Jeffery Simpson recently wrote a column discussing the elusiveness of majority government in Canada. However, he focused on the relatively even division of opinion, describing four "blocks" of opinion.
In TC's view only one of these counts: the Bloc Quebecois. As long as it can win between 40 and 50 seats in the House of Commons each election in Quebec, it means that one of the pan-Canadian parties needs from 57.8% (BQ wins 40) to 60.1% (BQ wins 50) of the remaining seats in order to secure the 155 needed for a majority.

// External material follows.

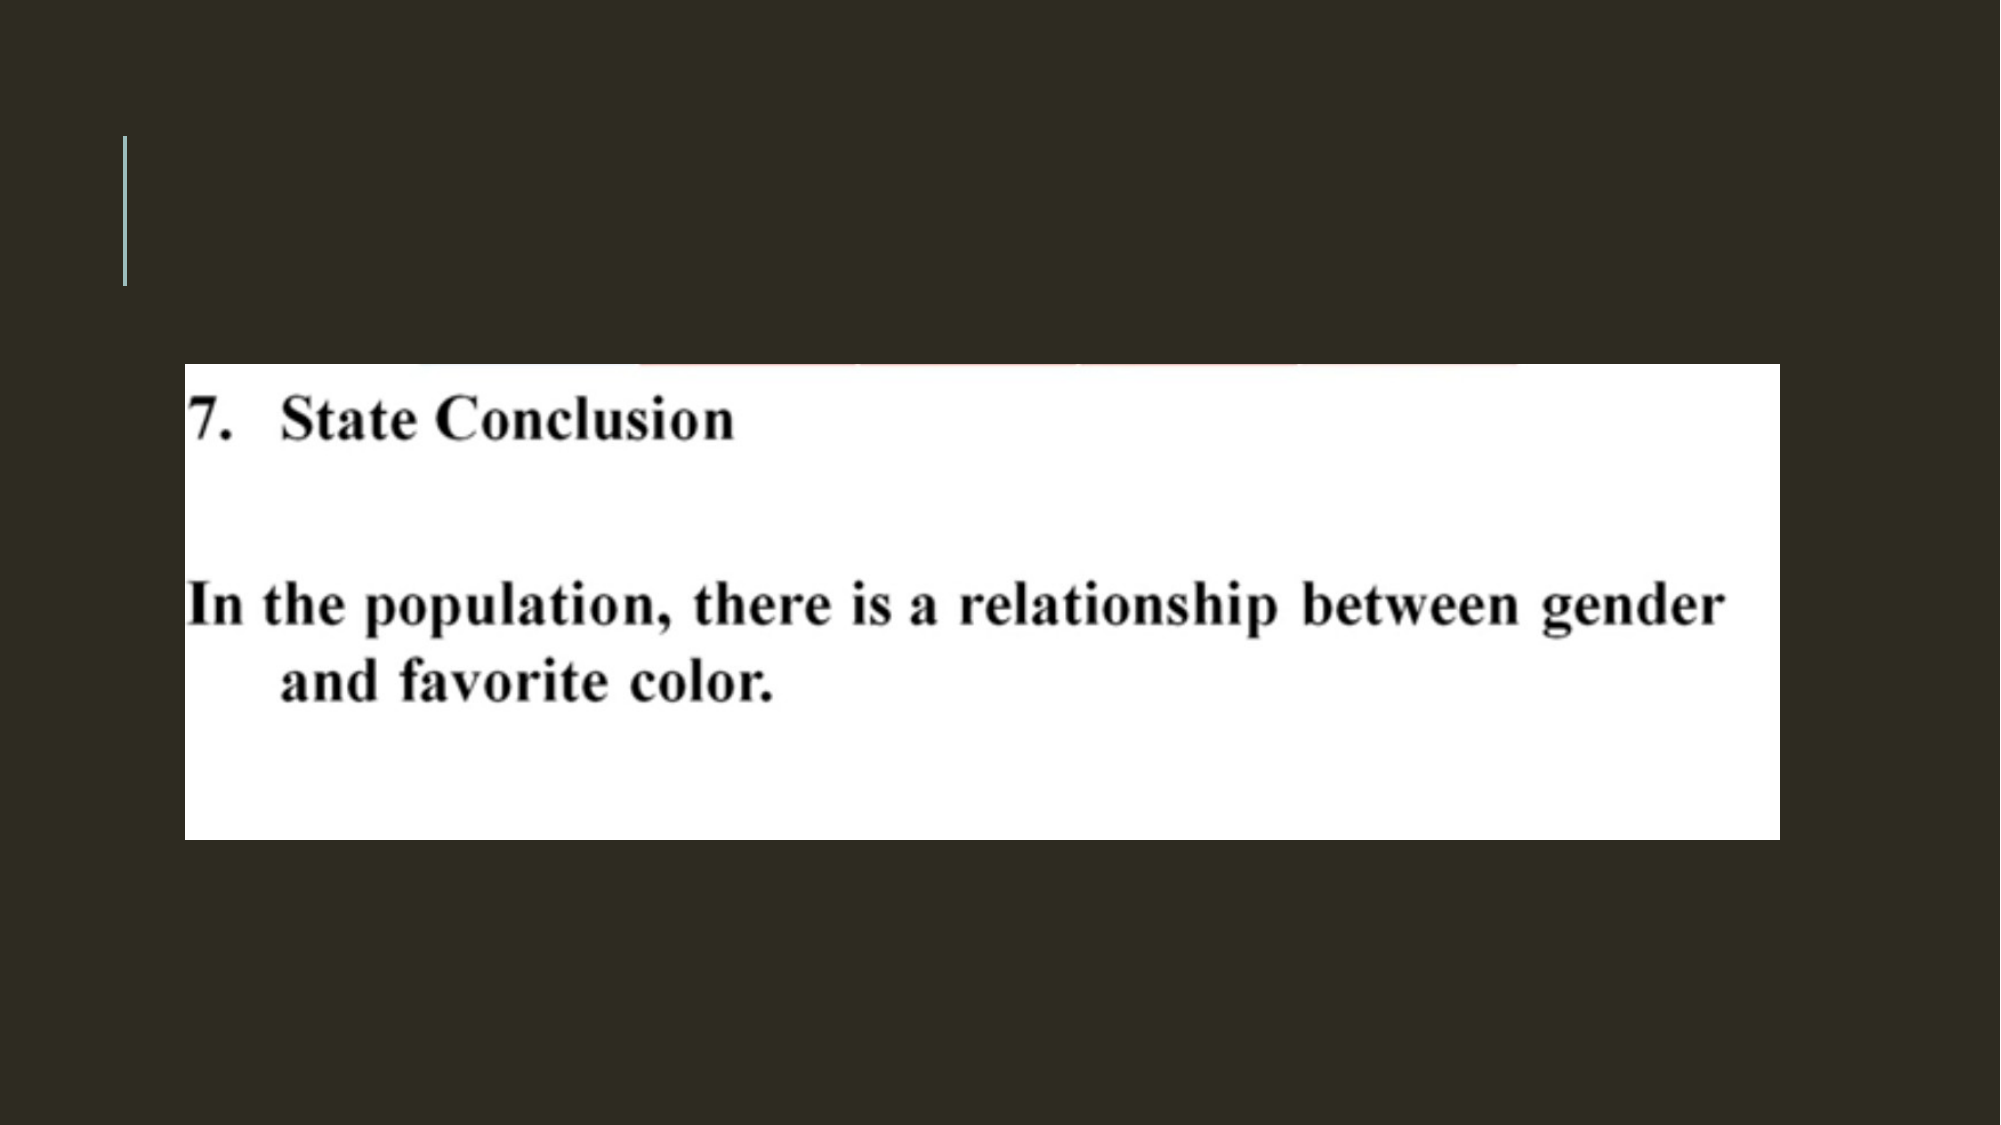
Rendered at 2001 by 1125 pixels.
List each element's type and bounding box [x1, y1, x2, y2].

list [185, 364, 1781, 840]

The difficulty is illustrated by looking back at previous majority governments pre-BQ. We find, for example, that the 1988 Mulroney PCs won just 57.1% of the seats overall. As a percentage of non BQ seats this mark would fail in current circumstances. The only two wins since 1960 that met the 57.8 to 60.1% benchmark were Mulroney in 1984 (75%) and Trudeau in 1968 (58.3%).
Chrétien's majorities were flukes in the sense that they depended on an even split between Reform/Alliance and PCs in Ontario and very low NDP numbers, which themselves were a product of a temporary decade-long depressed support level caused both by unpopular provincial governments (Harcourt/Clark in BC and Bob Rae in Ontario) and unusually weak federal leadership, principally Audrey McLaughlin. The NDP did begin to revive a bit under Alexa McDonough and gained new ground in Atlantic Canada but remained very weak in Ontario.
With the Conservatives reunited, looking ahead it is hard to see any majority scenario save for some kind of Liberal/NDP cooperation. While recent elections have not produced those numbers TC has seen a Liberal plus NDP majority in a fair number of polls in the past six months. It bears watching.